__Textauszug__:
Untergraben der Wissenschaft

Die Hersteller von pharmazeutischen Produkten haben kommerzielle Interessen. Die Wissenschaft ist dabei ein notwendiges Übel, die Wahrheitssuche nicht das eigentliche Ziel. Es sind Fälle dokumentiert, wo dem «wissenschaftlichen» Nachweis «nachgeholfen» wurde. Es wurden «negative Ergebnisse» nicht publiziert. Von fünf Studien wurden nur 2 publiziert, 3/4 der untersuchten Patienten wurden unterschlagen. Das Medikament erschien so als wirksam, was aber mit allen Daten nicht nachgewiesen werden kann. (IQWiG BMJ)

Die Wissenschaft wurde noch auf vielfältige andere Arten verzerrt und verfälscht. Dokumentierte Fälle werde ich in einem separaten Artikel behandeln.

Lobbying

Die Pharmaindustrie nimmt mit druckvollem Lobbying Einfluss auf die Gesetzgebung. In den USA gibt es in Washington zweimal so viel Lobbyisten wie Parlamentarier (USA Today). Die Pharma-Lobbyorganisation PhRMA verfügt über gut gefüllte Kassen.

Auch in der Schweiz sieht die Sache nicht besser aus: Interpharma hat direkten Zugang zum Schweizer Parlament.

Lobbying wird bei den Pharmaunternehmen wahrscheinlich unter Marketing abgebucht. Novartis hat allein im letzten Jahr 15 Mrd. USD für Marketing ausgeben (Marketing Novartis).

Hilfreiche und wirksame Gesetze werden so verhindert oder verwässert.

Verzögern von Generika («Pay for delay»)

Ein weiterer Trick der Pharmaindustrie zum Abkassieren bei den öffentlichen Gesundheitssystemen ist es den Start von Generika nach Patentabläufen zu verzögern. Wie geht es? Patente sind zeitlich begrenzte Monopole. Nach dem Patentablauf kann der Markt spielen. Generika werden daher zu viel billigeren Preisen verkauft. Die Patentinhaber haben nun Absprachen mit den Generikaherstellern gemacht, damit diese noch zuwarten mit dem Verkauf ihrer Medikamente und können dabei die Monopolgewinne untereinander aufteilen (NZZ). Eine Win-Win-Situtation für die Pharmaindustrie auf Kosten der Prämien- und Steuerzähler. Das sind Absprachen gegen den freien Markt, also ein Kartell. Das ist ein Sakrileg in einer kapitalistischen Marktordnung.

Korruption

Neben den subtileren Methoden gibt es noch die ganz plumpe Korruption, z.B. mit Kickback-Zahlungen an Ärzte. Die Ärzte bekommen im Nachhinein eine «Provision» für die Verschreibung. Je mehr Medikamente ein Arzt also verschreibt, desto mehr verdient er. Alte Patienten und chronisch kranke Patienten sind dafür besonders geeignet.

__Gezeigte Daten__:
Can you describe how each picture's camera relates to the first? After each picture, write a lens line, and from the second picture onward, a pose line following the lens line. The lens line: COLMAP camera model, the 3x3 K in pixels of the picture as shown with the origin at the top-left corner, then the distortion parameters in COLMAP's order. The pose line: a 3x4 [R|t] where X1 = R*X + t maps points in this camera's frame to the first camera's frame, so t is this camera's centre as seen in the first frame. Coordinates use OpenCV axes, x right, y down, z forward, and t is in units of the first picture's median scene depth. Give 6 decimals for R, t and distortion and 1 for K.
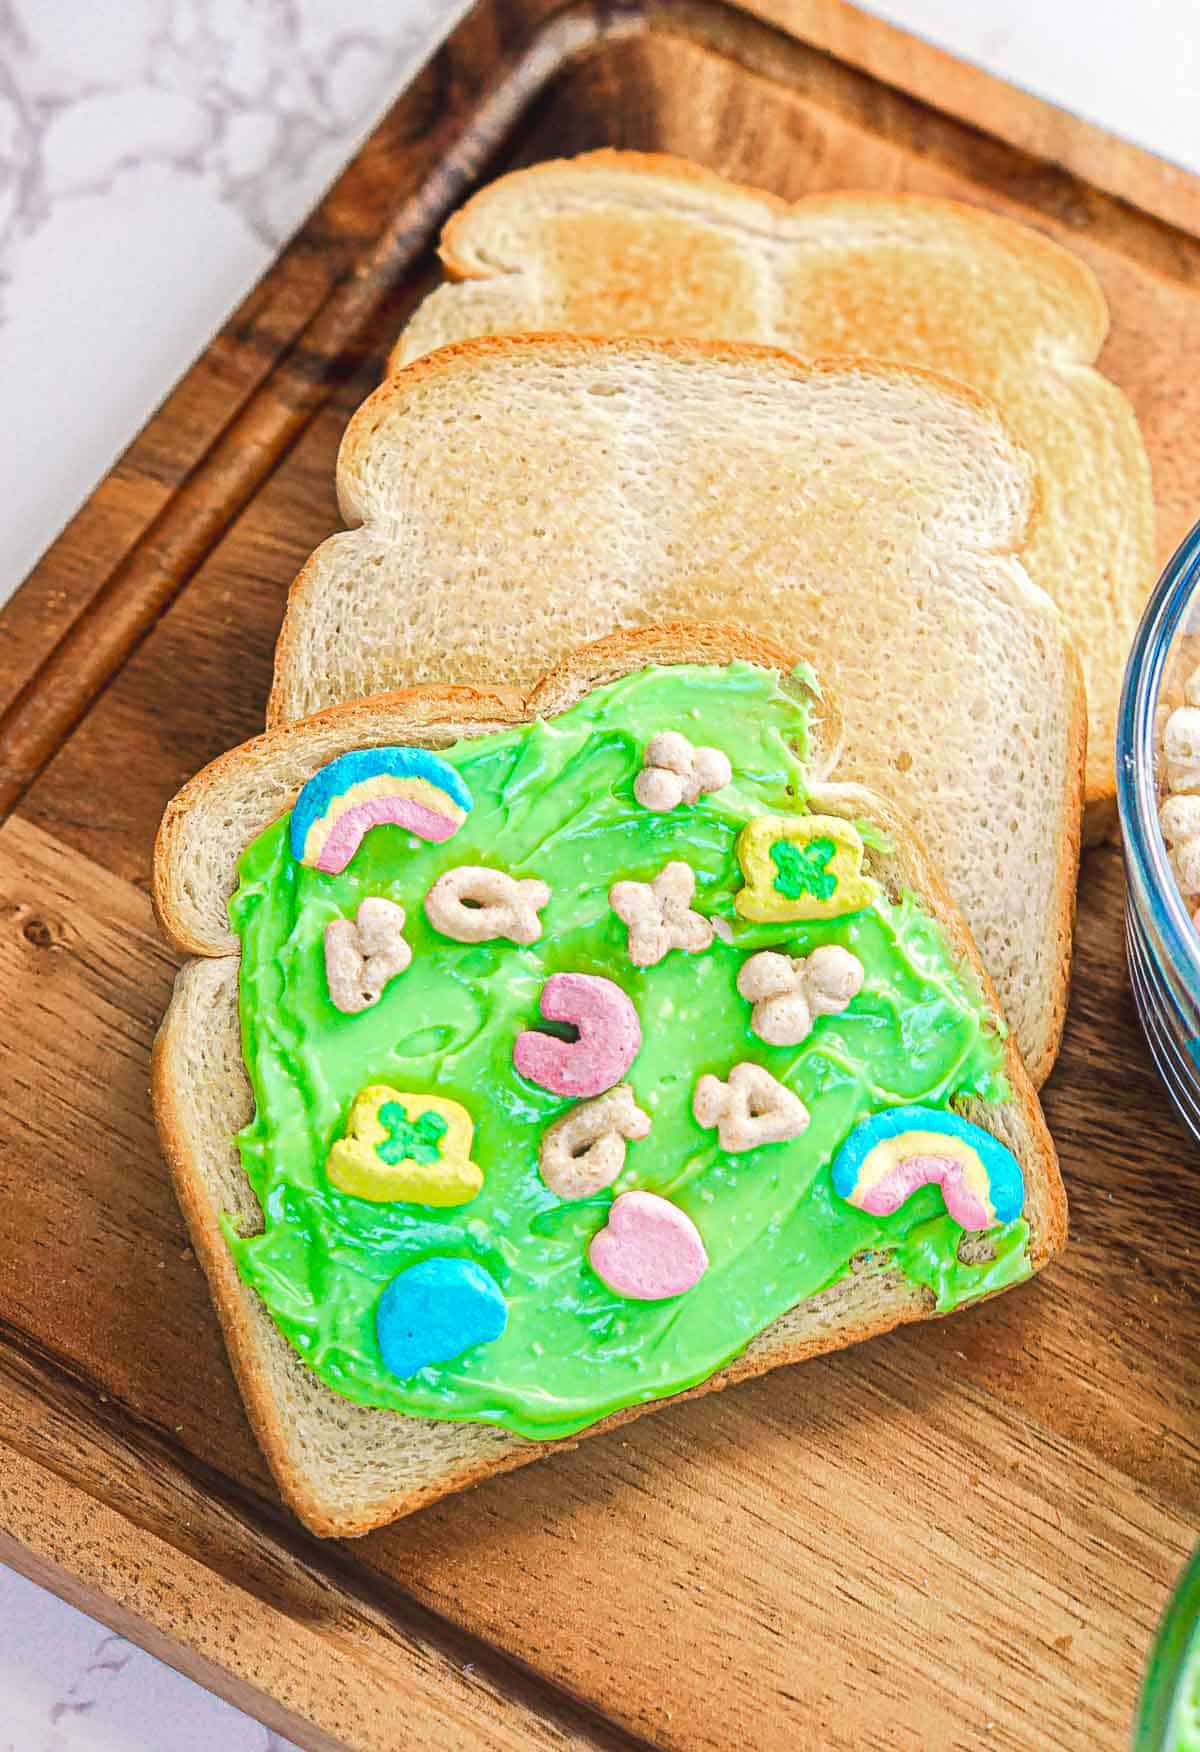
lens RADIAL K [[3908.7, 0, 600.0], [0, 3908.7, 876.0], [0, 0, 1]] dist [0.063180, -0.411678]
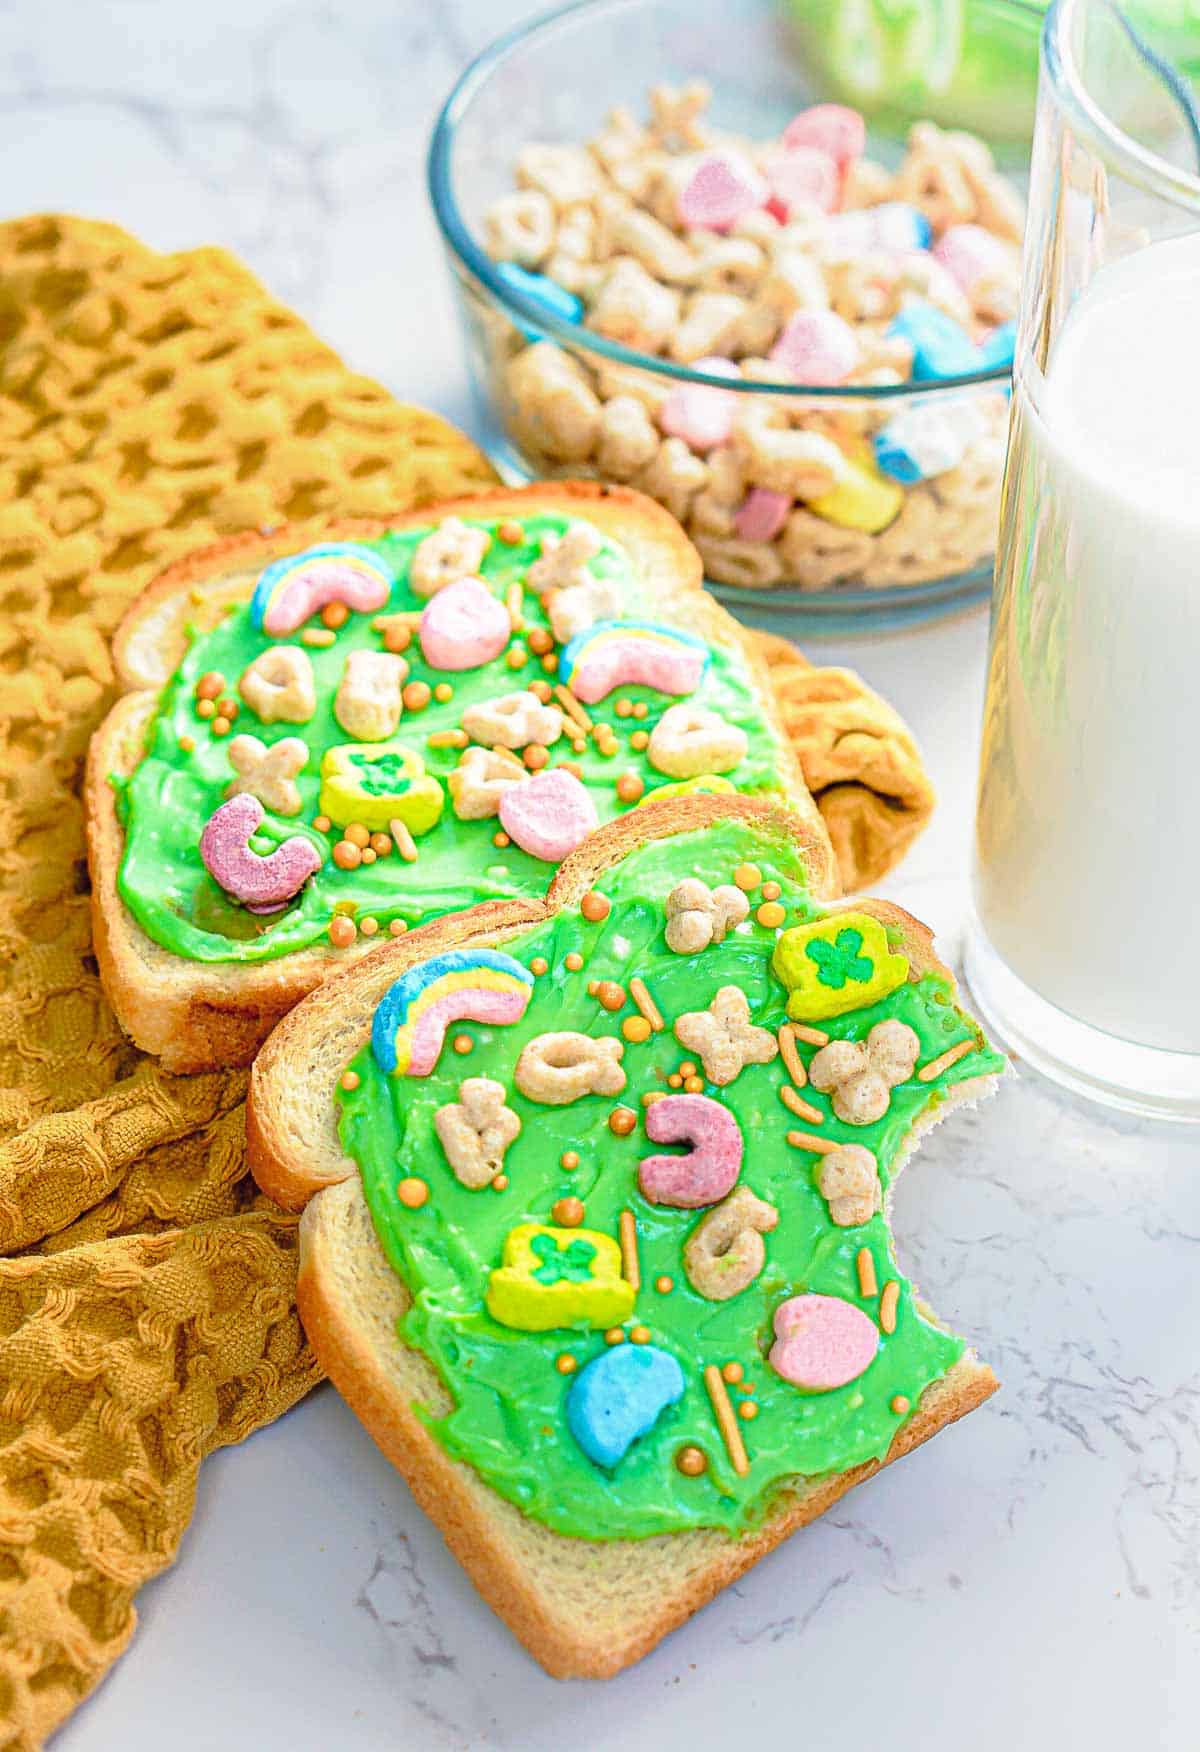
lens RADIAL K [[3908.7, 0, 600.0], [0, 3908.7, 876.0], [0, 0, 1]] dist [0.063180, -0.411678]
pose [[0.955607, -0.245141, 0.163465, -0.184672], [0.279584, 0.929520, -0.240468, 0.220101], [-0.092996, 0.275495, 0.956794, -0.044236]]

__Aufgaben__:
[1] Wie viel hat Novartis laut dem Text über die Pharmaindustrie im letzten Jahr für Marketing ausgegeben?
[2] Führe den Text über die Pharmaindustrie ab seinem letzten Satz weiter.

__Lösungen__:
[1] 15 Milliarden USD.

[2]
Kommentar

Die Pharmabranche präsentiert sich als grosse Wohltäterin der Menschheit. Bei genauerem Hinsehen ist vieles nicht so sauber wie es aussieht und die grossen Gewinne sind teilweise illegalem Verhalten zu verdanken. Die Bussen, obwohl sie hoch erscheinen, sind leider in keinem Verhältnis zu den Gewinnen der Pharmaunternehmen. Die Bussen werden wahrscheinlich einfach in die «Betriebskosten» miteinkalkuliert.

Die Manager der Pharmaindustrie gehören zu den bestbezahlten der Welt überhaupt. Hohe Löhne scheinen in umgekehrtem Verhältnis zu ethischem Verhalten zu stehen.

Die obigen Beispiele zeigen das grosse manipulative Verhalten der Pharmaindustrie. Die fast unerschöpflichen finanziellen Mittel der Pharmaindustrie können eine korrumpierende Wirkung entfalten. Finanzielle Beiträge sind immer und überall willkommen.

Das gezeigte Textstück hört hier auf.